Orwell states his opinion that Dali is a despicable human being and a great artist. He argues that the fact that he is a great artist should not preclude criticism of him as a human being which would seem to be a fairly apropos sort of remark given recent disclosures.
He also says that the nature of Dali’s deficiencies as a human being (as Orwell sees them) is worth exploring because we might find out something useful about society as a whole:
But why his aberrations should be the particular ones they were, and why it should be so easy to ‘sell’ such horrors as rotting corpses to a sophisticated public — those are questions for the psychologist and the sociological critic. Marxist criticism has a short way with such phenomena as Surrealism. They are ‘bourgeois decadence’ (much play is made with the phrases ‘corpse poisons’ and ‘decaying rentiers class’), and that is that. But though this probably states a fact, it does not establish a connection. One would still like to know why Dali’s leaning was towards necrophilia (and not, say, homosexuality), and why the rentiers and the aristocrats would buy his pictures instead of hunting and making love like their grandfathers.
Hardly surprising that he only references Orwell’s essay since it is that essay he is writing about. It’s not a review of Dali autobiographies.
As for why bring it up now (and it’s really not about picking sides in a ‘feud’), it’s reasonable to bring it up because it is a previous attempt at solving the conundrum of how to deal with the work produced by flawed human beings which a number of people are apparently currently struggling with.
Whether Dali actually was as terrible a person as Orwell considers him or whether he did what Dali claims he did or not is irrelevant to that discussion.
Nitpicking over details of summaries of incidents in an article which links to the actual texts in question and accurately summarises the gist of both is what strikes me as petty.
Dalí considered himself a “surrealist work of art”, a sort of living performance piece. Whether it was publishing fake stories about himself designed to repulse people, making up invented languages or accents to use during interviews, or playing a flaming piano, he knew the value of self-promotion. He lived to shock the public, and it worked!
Orwell’s own subsequent examination of Dalí has not aged well to say the least, but he is approximately correct that the flaws of the artist, or anyone who has notable impact on culture and history, merit examination.
I was stating an observation, not venturing any opinion on it. And I think you’re correct, but Jones’ own article could afford to be clearer that it’s exclusively preoccupied with Orwell’s view of Dalí and not Dalí’s own life, as the ample confusion in this thread demonstrates.
I was directly addressing @Fang who did seem to be weighing in on the feud itself. I wasn’t addressing Josh Jones.
This seems loaded. Others can speak for themselves, but I never called Dalí a terrible person. I did call him a severely troubled man, which I freely admit is my opinion based on what I’ve read of his singular life, and I further suggested a source in support of the opinion so others could come to their own conclusions about what sort of man he was.

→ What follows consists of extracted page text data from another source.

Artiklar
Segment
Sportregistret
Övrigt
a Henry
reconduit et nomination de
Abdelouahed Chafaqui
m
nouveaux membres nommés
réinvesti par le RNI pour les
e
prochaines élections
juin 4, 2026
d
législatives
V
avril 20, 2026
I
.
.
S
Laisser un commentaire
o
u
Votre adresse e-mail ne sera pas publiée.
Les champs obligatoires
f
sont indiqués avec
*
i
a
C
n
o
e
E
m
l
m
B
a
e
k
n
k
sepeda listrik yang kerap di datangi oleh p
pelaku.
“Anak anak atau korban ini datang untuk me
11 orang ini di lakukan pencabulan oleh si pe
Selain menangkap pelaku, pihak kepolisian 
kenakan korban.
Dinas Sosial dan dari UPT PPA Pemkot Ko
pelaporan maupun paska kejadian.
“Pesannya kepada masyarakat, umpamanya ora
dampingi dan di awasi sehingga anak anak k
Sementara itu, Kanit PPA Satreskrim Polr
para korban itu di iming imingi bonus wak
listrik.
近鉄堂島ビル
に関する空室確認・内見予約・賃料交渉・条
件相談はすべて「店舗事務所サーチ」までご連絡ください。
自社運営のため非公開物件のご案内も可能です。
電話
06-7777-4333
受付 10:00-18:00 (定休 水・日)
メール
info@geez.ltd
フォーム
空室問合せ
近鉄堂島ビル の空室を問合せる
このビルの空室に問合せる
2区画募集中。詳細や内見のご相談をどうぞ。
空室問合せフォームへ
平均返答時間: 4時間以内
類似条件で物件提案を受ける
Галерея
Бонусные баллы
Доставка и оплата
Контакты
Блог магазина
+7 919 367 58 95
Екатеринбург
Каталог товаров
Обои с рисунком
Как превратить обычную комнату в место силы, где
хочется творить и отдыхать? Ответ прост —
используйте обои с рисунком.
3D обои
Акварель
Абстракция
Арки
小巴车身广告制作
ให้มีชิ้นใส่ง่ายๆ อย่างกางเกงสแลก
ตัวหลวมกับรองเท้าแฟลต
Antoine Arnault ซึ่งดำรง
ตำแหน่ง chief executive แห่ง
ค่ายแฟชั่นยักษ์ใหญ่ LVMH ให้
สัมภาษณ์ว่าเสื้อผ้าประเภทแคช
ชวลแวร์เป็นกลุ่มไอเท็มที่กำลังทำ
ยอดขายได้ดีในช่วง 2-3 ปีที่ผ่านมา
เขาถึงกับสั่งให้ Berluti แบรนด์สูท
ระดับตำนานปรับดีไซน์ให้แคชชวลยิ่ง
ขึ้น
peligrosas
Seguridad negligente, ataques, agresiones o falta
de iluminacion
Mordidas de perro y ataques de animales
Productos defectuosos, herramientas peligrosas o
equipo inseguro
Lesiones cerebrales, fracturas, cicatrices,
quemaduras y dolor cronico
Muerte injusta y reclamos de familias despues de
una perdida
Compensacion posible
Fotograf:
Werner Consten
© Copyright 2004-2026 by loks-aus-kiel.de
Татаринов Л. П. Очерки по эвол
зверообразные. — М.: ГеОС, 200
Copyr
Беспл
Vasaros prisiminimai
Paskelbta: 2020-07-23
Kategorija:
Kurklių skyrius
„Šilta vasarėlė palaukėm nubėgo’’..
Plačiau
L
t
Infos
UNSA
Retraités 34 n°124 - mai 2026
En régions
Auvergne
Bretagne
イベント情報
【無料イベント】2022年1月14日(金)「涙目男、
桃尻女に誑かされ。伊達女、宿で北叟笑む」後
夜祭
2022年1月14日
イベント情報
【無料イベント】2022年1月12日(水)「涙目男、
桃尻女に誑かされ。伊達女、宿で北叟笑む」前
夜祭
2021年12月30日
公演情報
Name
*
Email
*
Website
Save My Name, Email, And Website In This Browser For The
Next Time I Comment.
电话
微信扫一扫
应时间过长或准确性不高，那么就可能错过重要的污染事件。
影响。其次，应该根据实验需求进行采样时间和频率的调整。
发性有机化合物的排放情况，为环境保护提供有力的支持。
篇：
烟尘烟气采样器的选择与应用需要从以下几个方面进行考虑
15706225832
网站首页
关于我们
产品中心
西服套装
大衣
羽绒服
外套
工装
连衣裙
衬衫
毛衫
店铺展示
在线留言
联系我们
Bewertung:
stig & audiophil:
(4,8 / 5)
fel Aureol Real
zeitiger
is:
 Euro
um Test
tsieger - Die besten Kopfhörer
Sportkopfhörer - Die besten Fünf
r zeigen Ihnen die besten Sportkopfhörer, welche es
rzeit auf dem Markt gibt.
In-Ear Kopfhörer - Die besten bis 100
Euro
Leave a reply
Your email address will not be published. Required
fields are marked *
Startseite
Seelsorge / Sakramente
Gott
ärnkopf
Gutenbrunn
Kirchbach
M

That the discussion was not the topic of the original post does not change the fact that it arose in the course of this thread. I see nothing wrong with participating in that digression. Josh Jones does not dictate the topics of discussion on the BBS, even in a thread about an article he posted.
Perhaps. But I saw someone linking to a passage in the autobiography and inaccurately summarizing it, and my inner pedant rebelled. Best possible use of time? Probably not.
Orwell does make the point in his essay that whether or not Dali actually did the things he mentioned, what’s of interest is that Dali is saying them and thus is comfortable even pretending he did these things. Orwell’s take, which in my opinion has merit, is that this says something about Dali’s character whether or not the events actually happened.